13th March 2009 at 00:00
Discrimination against those with HIV is still rife in schools, according to the National Aids Trust, with both teachers and pupils confronted by ignorance and prejudice. So why are ministers so slow to take action?

The national Aids Trust has accused the Government of not doing enough to fight discrimination in schools against pupils and teachers who have HIV.

An investigation by the trust found several cases where children have been refused places or temporarily excluded and where teachers have been forced out of jobs.

The charity met officials from the Department for Children, Schools and Families last week to try to hammer out a deal that will see the department issue health and safety advice to schools.

It is understood that ministers are still reluctant to commit to a course of action, despite most of the main teaching unions throwing their weight behind the initiative.

Deborah Jacks, the trust's chief executive, said its campaign began more than 18 months ago, but it got an appointment with the Government only last month.

"There has been very little pro-active response from the Government on the issue," Ms Jacks said.

"Schools and all public bodies have a duty to promote equality, and under the Disability Discrimination Act, it is illegal to discriminate against people with HIV.

"We want teachers to realise there is no risk of children being able to infect other children or teachers with the disease. And there have been no known cases of it happening elsewhere in the world," she said.

The main aim of the campaign is to try to educate teachers, schools and parents about the level of risk involved and to remove any confusion that surrounds the virus.

"The only information currently available is on teachernet.gov.uk, which actually reinforces the problems, telling teachers which classes children with HIV can't take part in. They should be allowed to take part in every class," Ms Jacks said.

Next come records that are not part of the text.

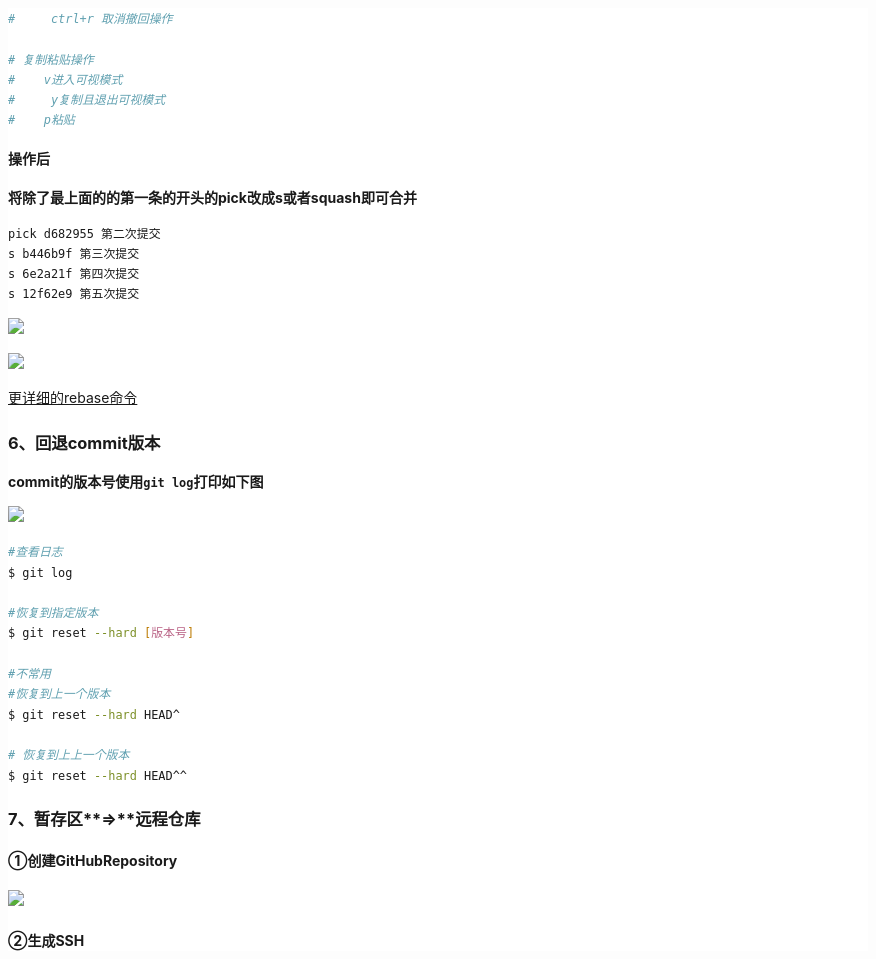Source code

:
 ```bash
#     ctrl+r 取消撤回操作

# 复制粘贴操作
#    v进入可视模式
#     y复制且退出可视模式
#    p粘贴
```

#### 操作后

**将除了最上面的的第一条的开头的pick改成s或者squash即可合并**

```bash
pick d682955 第二次提交
s b446b9f 第三次提交
s 6e2a21f 第四次提交
s 12f62e9 第五次提交
```

![](https://zoulam-pic-repo.oss-cn-beijing.aliyuncs.com/img/image-20200717181458152.png)

![](https://zoulam-pic-repo.oss-cn-beijing.aliyuncs.com/img/image-20200717181556757.png)

[更详细的rebase命令](https://git-scm.com/docs/git-rebase)

### 6、回退commit版本

**commit的版本号使用`git log`打印如下图**

![](https://zoulam-pic-repo.oss-cn-beijing.aliyuncs.com/img/image-20200717165149846.png)

```bash
#查看日志
$ git log

#恢复到指定版本
$ git reset --hard [版本号]

#不常用
#恢复到上一个版本
$ git reset --hard HEAD^

# 恢复到上上一个版本
$ git reset --hard HEAD^^
```

### 7、暂存区**=&gt;**远程仓库

#### ①创建GitHubRepository

![](https://zoulam-pic-repo.oss-cn-beijing.aliyuncs.com/img/image-20200717162134088.png)

#### ②生成SSH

In a letter to the department, the National Association of Head Teachers, the NASUWT and the Association of Teachers and Lecturers said they wanted to see more commitment from the Government to issue better advice.

"It would, we suggest, be a simple matter to send information to all headteachers outlining their duties around HIV under the Disability Discrimination Act, reiterating that they cannot discriminate against a child because they are HIV-positive, and providing guidance on how they can ensure they are operating fair policies and practice," the unions wrote.

A spokesman for the DCSF said after last week's meeting with the National Aids Trust to discuss the guidance issued to schools: "We are engaged in ongoing dialogue about how we can update the information available to schools on our Teachernet website."